As a totally different approach, you could try using a bloom filter instead of a comprehensive database. Basically, a bloom filter consists of a bunch of hash functions, each of which is associated with a bitfield. For each legal word, each hash function is evaluated, and the corresponding bit in the corresponding bit field is set. Drawback is it's theoretically possible to get false positives, but those can be minimized/practically eliminated with enough hashes. Plus side is a huge space savings.

recursive
thanks - that is a really interesting idea and new to me. I am going to pursue the idea of sorting the letters and run length encoding first, but will also look at this approach. A post-processing step could be used to remove false positives (easily identified in this case).
frankodwyer
+2  A: 

Remove the indexes on sowpods and twl -- they are probably not helping your query times and are definitely taking lots of space.

You can get stats on the database using sqlite3_analyzer from the SQLite downloads page.

Doug Currie
thanks - dropping those indexes really helped.
frankodwyer
A: 

As mentioned elsewhere, lose the indexes on the boolean columns, they will almost certainly be slower (if used at all) than a table scan and are going to use space needlessly.

I'd consider applying a simple compression to the words, Huffman coding is pretty good for this sort of thing. Also, I'd look at the signatures: sort the columns in letter frequency order and don't bother storing trailing zeroes, which can be implied. I guess you could Huffman-encode those, too.

Always assuming your encoded strings don't upset SQLite, of course.

Mike Woodhouse

[Stored data]
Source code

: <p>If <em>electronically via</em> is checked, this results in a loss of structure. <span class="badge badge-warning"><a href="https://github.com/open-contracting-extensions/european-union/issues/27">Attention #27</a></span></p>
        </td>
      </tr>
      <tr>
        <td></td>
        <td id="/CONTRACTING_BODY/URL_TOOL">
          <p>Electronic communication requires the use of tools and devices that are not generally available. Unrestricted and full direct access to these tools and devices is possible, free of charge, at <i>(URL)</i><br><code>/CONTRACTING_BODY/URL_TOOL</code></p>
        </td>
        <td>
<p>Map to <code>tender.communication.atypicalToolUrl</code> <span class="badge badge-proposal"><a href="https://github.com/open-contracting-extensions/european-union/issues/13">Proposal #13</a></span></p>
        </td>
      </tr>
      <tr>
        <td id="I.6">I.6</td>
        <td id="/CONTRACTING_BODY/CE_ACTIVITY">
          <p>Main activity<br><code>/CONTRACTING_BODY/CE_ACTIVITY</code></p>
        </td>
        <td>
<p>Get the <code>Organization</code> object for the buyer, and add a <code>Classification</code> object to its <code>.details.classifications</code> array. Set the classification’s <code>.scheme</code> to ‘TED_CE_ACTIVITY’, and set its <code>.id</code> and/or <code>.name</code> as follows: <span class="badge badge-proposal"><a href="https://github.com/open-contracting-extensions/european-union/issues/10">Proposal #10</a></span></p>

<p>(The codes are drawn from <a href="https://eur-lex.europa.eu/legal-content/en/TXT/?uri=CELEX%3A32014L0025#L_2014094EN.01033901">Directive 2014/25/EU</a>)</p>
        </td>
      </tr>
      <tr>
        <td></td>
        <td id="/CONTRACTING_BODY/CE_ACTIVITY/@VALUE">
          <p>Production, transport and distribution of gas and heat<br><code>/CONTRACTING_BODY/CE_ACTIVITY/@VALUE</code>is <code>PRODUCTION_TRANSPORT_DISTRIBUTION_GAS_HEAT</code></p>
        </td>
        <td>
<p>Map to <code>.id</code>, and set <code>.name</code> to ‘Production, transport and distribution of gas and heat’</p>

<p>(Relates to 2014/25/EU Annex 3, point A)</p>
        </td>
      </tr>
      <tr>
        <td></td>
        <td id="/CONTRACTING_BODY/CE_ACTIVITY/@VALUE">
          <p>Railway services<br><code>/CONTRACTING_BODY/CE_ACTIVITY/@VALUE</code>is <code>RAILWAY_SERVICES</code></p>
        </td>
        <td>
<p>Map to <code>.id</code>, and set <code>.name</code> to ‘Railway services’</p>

◆ **Study questions**:
A: In the forum thread, which tool is suggested for getting stats on the database?
B: Write out the part of the forum thread starting at "Doug Currie" and ending at "SQLite, of course.".

◆ **Task responses**:
A: sqlite3_analyzer, available from the SQLite downloads page.

B:
Doug Currie
thanks - dropping those indexes really helped.
frankodwyer
A: 

As mentioned elsewhere, lose the indexes on the boolean columns, they will almost certainly be slower (if used at all) than a table scan and are going to use space needlessly.

I'd consider applying a simple compression to the words, Huffman coding is pretty good for this sort of thing. Also, I'd look at the signatures: sort the columns in letter frequency order and don't bother storing trailing zeroes, which can be implied. I guess you could Huffman-encode those, too.

Always assuming your encoded strings don't upset SQLite, of course.